How to escape perfectionism: the 100 steps analogy
There is one common pitfall many founders or indiehackers fall into when it comes to launching their product/startup: Perfectionism 🎯
Perfectionism makes you work on your product, believing that it's still not good enough for your customers, and that you should:
- add this new shiny feature that would change everything 🎁
- polish the design until it's so beautiful your customers won't resist browsing ✨
- clean the code until there is no bugs left, only clean code you would be delighted to see everyday 💻
This pitfall has been discussed a lot in all his different aspects by many successful entrepreneurs, indiehackers or developers, such as:
- Paul Graham in his essays
- Pieter Levels in his book on how to successfully be an indiemaker
- Dan Abramov on his article regarding clean code
But today, I'm going to give a simple analogy to understand why it's a common pitfall, and more specifically, why we try to escape perfectionism.
It was given to me by successful founder Francescu Santoni, back when I was working at mojo, a YC backed company.
100 steps to bring your customers' perfect product to life
Let’s assume the perfect product for your customers is ahead of you, in a definite distance of 100 steps. However, you don't know for sure where precisely (otherwise you would be able to guess the lottery and you wouldn't need to build a product 😉).
It means that the real perfect product for your customers is somewhere 100 steps in front of you, but can be anywhere in an angle of possibilities.
This angle represents each feature, design polishing and code cleaning combination you could do to reach the perfect product, and there is an infinity of that.
Each step will be an iteration on your product, but you can only confirm a step is correct if you actually ship it to your customers and it becomes live 🚀.
We will start by making only one step in any direction, and we ship it.
If customers are happy and/or KPIs move in the right directions, it means we are correct, and everything is fine.
But it's not really a big deal even if you're wrong.
Indeed, you can correct your direction pretty easily as you dont have much momentum in the wrong way.
Even in the worst case scenario where you went in the totally opposed direction in the angle, the amount of work to correct your path is still small.
If you move 50 steps ahead however looking for perfection, it becomes really hard to correct and go back on track if it proves wrong, because the distance between your path and the correct path grows at each step.
In the worst case scenario, it becomes the entire arc of the angle, which is quite big now.
Escape perfectionism to win time and improve quality
Although simple, this analogy describes very well how you should escape perfectionism.
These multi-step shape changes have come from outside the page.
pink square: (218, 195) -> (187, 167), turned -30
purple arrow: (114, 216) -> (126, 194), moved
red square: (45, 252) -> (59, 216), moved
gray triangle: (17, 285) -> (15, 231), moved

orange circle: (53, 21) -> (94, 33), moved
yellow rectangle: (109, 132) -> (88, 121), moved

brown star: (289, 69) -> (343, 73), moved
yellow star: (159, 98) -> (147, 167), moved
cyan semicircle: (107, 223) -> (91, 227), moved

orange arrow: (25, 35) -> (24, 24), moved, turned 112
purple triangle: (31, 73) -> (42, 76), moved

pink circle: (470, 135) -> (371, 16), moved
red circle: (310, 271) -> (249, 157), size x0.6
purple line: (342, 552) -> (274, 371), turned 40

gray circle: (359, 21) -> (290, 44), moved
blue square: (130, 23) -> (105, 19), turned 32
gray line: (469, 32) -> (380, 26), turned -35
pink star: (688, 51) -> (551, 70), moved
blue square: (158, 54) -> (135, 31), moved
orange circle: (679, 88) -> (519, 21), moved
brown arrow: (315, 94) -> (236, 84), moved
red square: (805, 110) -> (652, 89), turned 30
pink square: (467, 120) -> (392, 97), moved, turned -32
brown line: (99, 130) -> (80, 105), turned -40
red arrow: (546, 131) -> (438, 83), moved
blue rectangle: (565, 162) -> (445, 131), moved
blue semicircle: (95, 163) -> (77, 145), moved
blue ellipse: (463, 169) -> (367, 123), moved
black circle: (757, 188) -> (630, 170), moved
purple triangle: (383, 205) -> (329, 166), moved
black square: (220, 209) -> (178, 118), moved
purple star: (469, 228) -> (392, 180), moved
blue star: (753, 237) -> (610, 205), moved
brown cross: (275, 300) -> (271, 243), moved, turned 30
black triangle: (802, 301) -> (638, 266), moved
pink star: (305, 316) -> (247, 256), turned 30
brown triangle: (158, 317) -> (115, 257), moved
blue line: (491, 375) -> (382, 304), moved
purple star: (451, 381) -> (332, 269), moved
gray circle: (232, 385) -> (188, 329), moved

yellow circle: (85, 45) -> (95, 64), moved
Each shipping is a validation you’re in the correct path, no matter how small the step is. Perfection for you is not the same than perfection for your customer, and the best way to remember that is every time you think:
- "omg, this product is damn simple, how can they make so much money with it?" (see RemoteOK compared to other job boards)
- "omg, this product is so ugly, how can they make so much money with it?" (see Zoom compared to the competition like Skype or Microsoft Teams)
- "omg, their code is so buggy, how can they make so much money with it?" (see Steam when launched with HL2)
Or phrased otherwise: The Best Is The Enemy Of The Good.
Finally, a product will never be perfect, beautiful or even complete enough. Your product will evolve with you, with your customer but especially with time.
Your customers need time to discover your product and to be able to tell if you miss a feature or if the background color is a big issue for them.
Experimental learning is key to escape perfectionism and update your product to fit with your customers.
Stop delaying your launch and show your product to your customers!